**WHAT YOU SHOULD DO**
Search the records for the string "nose" and copy every line where it turns up.

**STUDY MATERIAL**
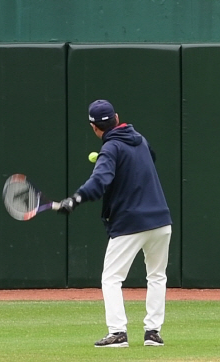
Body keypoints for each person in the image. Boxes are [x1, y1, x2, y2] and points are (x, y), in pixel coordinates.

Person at [57, 100, 173, 347]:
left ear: (94, 128)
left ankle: (117, 332)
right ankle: (153, 332)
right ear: (117, 117)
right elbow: (150, 158)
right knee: (157, 276)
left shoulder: (110, 148)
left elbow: (99, 181)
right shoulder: (139, 140)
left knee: (111, 278)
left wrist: (75, 199)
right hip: (161, 220)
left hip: (131, 222)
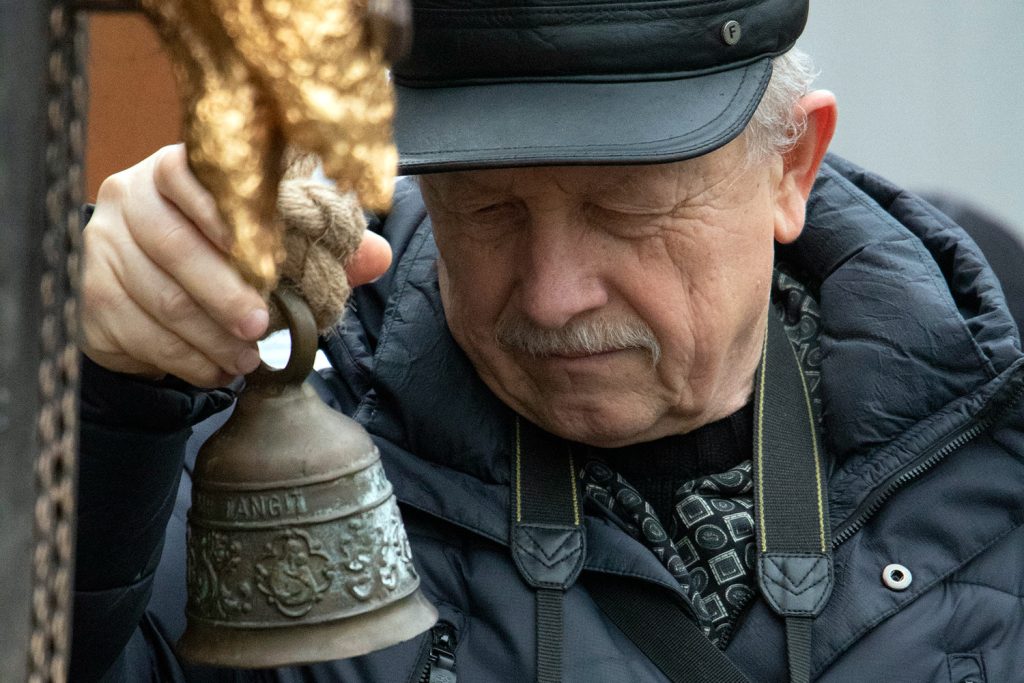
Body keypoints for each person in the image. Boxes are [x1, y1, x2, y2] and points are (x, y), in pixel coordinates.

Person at [73, 0, 1024, 681]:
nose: (554, 294)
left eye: (624, 211)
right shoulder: (260, 440)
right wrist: (99, 400)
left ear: (790, 168)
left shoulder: (994, 438)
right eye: (487, 211)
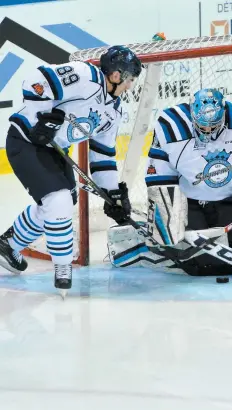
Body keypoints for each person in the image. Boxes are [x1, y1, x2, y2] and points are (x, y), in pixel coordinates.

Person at [107, 88, 232, 275]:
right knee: (199, 265)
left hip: (228, 200)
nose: (207, 131)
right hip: (187, 204)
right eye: (202, 126)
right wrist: (168, 217)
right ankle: (138, 243)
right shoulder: (171, 126)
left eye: (214, 126)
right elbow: (159, 178)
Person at [0, 46, 141, 294]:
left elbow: (103, 156)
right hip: (26, 140)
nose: (130, 86)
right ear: (116, 75)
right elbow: (35, 81)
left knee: (58, 206)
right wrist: (43, 115)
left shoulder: (114, 111)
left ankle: (8, 243)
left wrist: (112, 194)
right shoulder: (84, 76)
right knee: (58, 201)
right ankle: (63, 267)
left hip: (54, 149)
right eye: (129, 79)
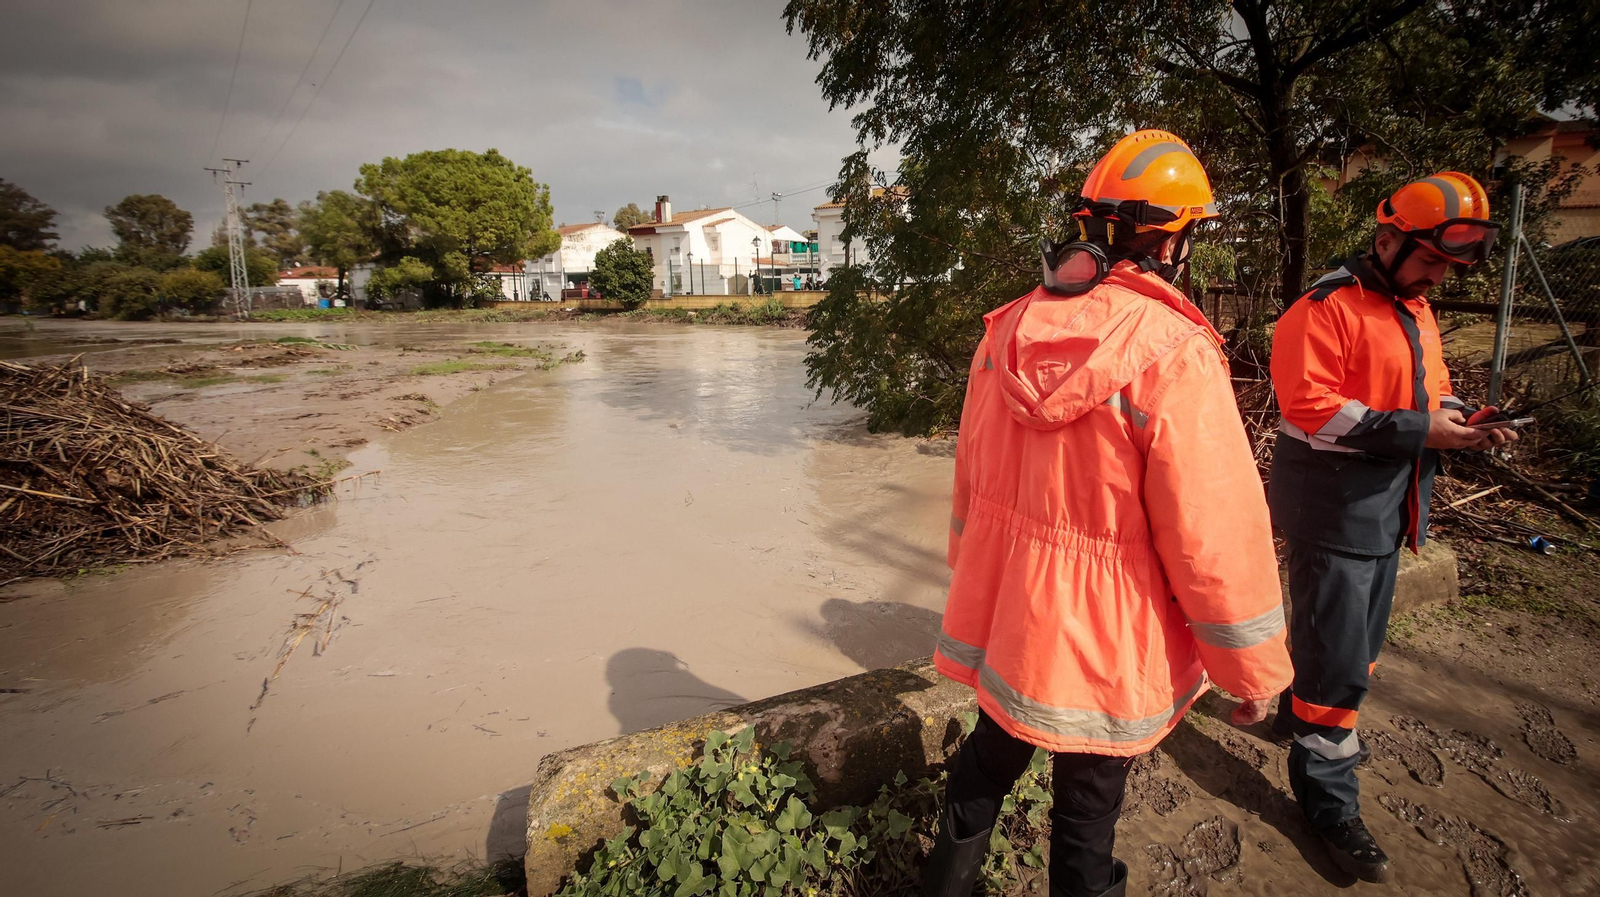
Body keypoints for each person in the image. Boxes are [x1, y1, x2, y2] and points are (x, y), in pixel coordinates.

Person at [926, 130, 1293, 897]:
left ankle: (946, 884)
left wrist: (973, 576)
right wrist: (1250, 670)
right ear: (1175, 237)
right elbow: (1213, 532)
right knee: (1088, 810)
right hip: (1109, 629)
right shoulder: (1175, 348)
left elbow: (972, 476)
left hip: (1013, 612)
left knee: (989, 755)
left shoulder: (1007, 330)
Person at [1268, 171, 1516, 882]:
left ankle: (1302, 716)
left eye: (1448, 267)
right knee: (1340, 668)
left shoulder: (1414, 309)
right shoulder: (1324, 309)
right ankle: (1329, 800)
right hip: (1335, 513)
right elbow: (1313, 407)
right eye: (1432, 260)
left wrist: (1466, 417)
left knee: (1350, 648)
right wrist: (1422, 429)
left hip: (1385, 513)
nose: (1439, 276)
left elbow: (1425, 389)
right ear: (1386, 239)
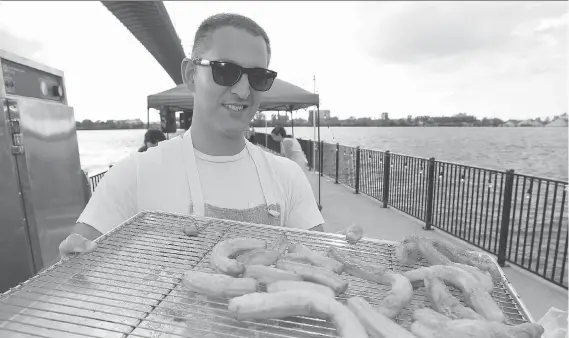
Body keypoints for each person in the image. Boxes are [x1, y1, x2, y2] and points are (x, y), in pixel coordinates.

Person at [59, 13, 325, 256]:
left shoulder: (288, 177)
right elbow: (81, 273)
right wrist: (74, 262)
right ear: (190, 74)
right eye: (225, 71)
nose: (244, 91)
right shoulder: (133, 176)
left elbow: (321, 267)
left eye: (258, 77)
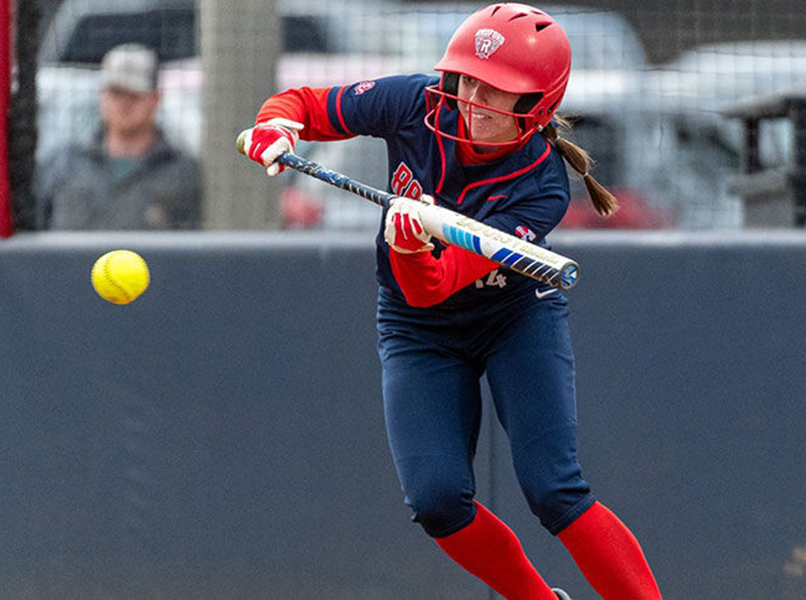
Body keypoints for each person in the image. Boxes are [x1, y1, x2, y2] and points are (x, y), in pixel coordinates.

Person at [240, 4, 662, 599]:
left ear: (536, 107)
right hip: (418, 328)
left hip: (514, 317)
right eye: (466, 77)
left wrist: (413, 246)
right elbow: (303, 104)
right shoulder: (416, 100)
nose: (470, 97)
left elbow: (436, 281)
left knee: (553, 488)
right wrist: (277, 126)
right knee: (437, 500)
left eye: (495, 90)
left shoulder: (539, 190)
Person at [35, 43, 201, 230]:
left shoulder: (183, 172)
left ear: (156, 98)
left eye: (134, 94)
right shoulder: (63, 165)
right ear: (102, 95)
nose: (124, 104)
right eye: (116, 93)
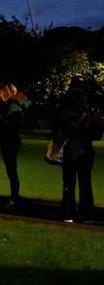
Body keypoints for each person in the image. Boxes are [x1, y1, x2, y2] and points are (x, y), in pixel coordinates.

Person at [52, 78, 100, 224]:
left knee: (68, 183)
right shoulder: (90, 109)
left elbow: (56, 129)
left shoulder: (64, 107)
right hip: (86, 150)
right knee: (86, 183)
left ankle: (68, 213)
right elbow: (97, 134)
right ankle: (87, 215)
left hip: (71, 149)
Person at [0, 82, 30, 208]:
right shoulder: (14, 106)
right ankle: (14, 196)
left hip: (9, 142)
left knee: (11, 171)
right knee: (11, 170)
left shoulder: (12, 107)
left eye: (0, 93)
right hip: (11, 142)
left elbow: (7, 126)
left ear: (6, 92)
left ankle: (14, 198)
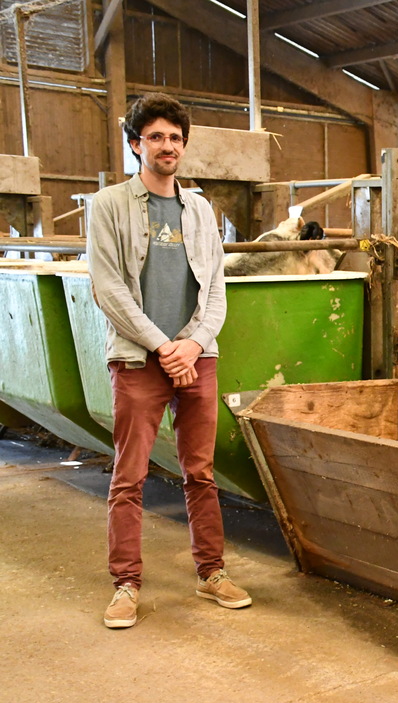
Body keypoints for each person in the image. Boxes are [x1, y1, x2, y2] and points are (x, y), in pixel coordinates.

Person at [88, 92, 251, 629]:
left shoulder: (200, 209)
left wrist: (192, 345)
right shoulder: (109, 205)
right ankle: (126, 584)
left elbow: (217, 291)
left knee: (200, 472)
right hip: (140, 356)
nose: (167, 146)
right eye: (155, 137)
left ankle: (211, 572)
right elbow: (109, 289)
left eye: (175, 138)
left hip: (195, 355)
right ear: (136, 144)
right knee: (129, 476)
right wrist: (163, 347)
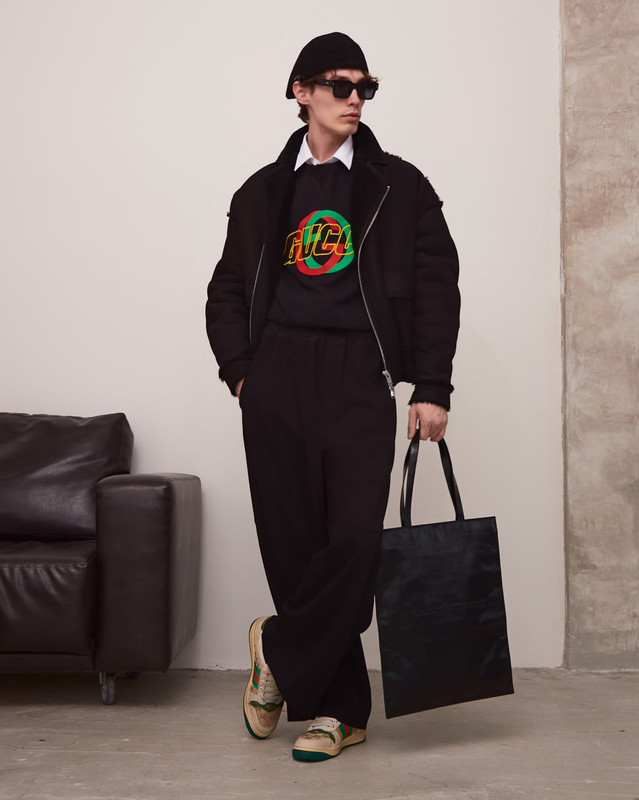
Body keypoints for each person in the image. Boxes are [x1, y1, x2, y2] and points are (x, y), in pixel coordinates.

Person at [205, 31, 460, 762]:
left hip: (357, 372)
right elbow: (226, 290)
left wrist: (431, 385)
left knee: (352, 540)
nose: (355, 100)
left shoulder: (398, 186)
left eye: (364, 88)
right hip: (277, 374)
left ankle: (277, 649)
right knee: (294, 547)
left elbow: (436, 289)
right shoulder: (261, 191)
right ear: (302, 93)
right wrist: (242, 372)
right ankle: (340, 712)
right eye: (340, 86)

**EXERCISE OUTPUT**
nose: (554, 294)
nose: (207, 131)
nose: (130, 86)
nose: (1439, 276)
nose: (244, 91)
nose: (470, 97)
nose: (124, 104)
nose: (167, 146)
nose: (355, 100)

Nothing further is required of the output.